I also met with the professor with the longest tenure in the biology department – the largest department on campus – and was impressed with several things:

  • Augustana has a cadaver lab available to undergraduates.
  • They have a partnership with the M.D. Anderson program at the Houston Medical center, reserving 20 spots per year for Augie students to intern at this prestigious cancer research facility.
  • Their grad schools (including medical school) acceptance rate is very strong, and alumni report feeling very well prepared for graduate school.

Augustana will reimburse some travel expenses for students who visit campus, and awards automatic scholarships to students who visit.  The biggest organized visit day is the scholarship competition in January, when each department hosts its own competition and grants scholarships to winners.  This money is stackable on top of other merit and need-based aid offered.

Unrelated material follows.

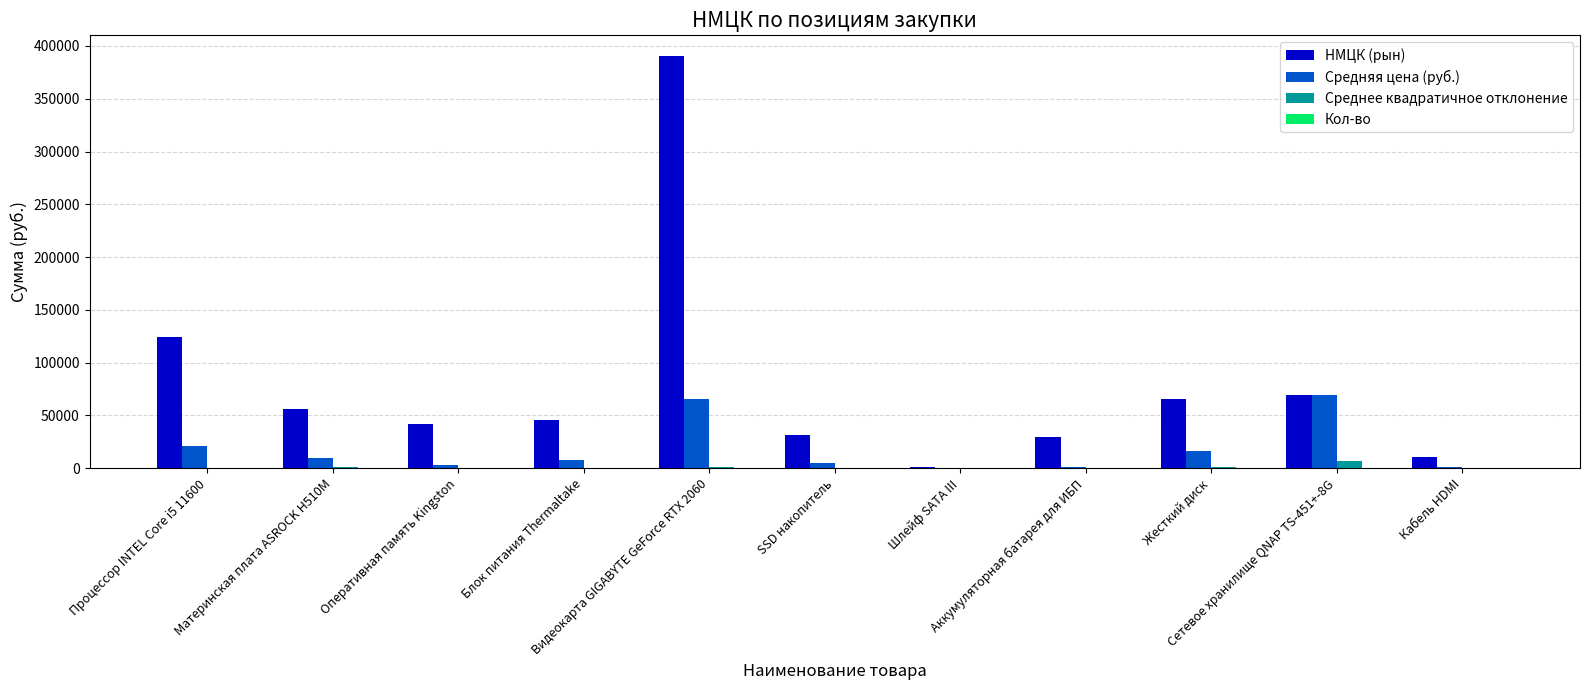

What is the total value across all series at Блок питания Thermaltake?

54232.5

Both sports and music are strong here. The 2,500 undergraduates are active and vocal Vikings fans – the football stadium sure looks like a big Division I field (even though they are Division III) – and Augustana College is #6 out of 1066 colleges in the. U.S. in producing Academic All-Americans.  While there are only about a hundred music majors (including music education and performance), about a quarter of the student body participates in one of the school’s musical groups or ensembles.

I met two students from the Los Angeles area at Augustana and both were thrilled with their choice.  I chatted with them a bit about their unconventional choice:

Augustana is a little bit out of the way, but it’s hard not to feel right at home when you visit this very welcoming community.

You can see all of my pictures from my visit here.

Admissions Stats:  TEST OPTIONAL.  Average GPA 3.26.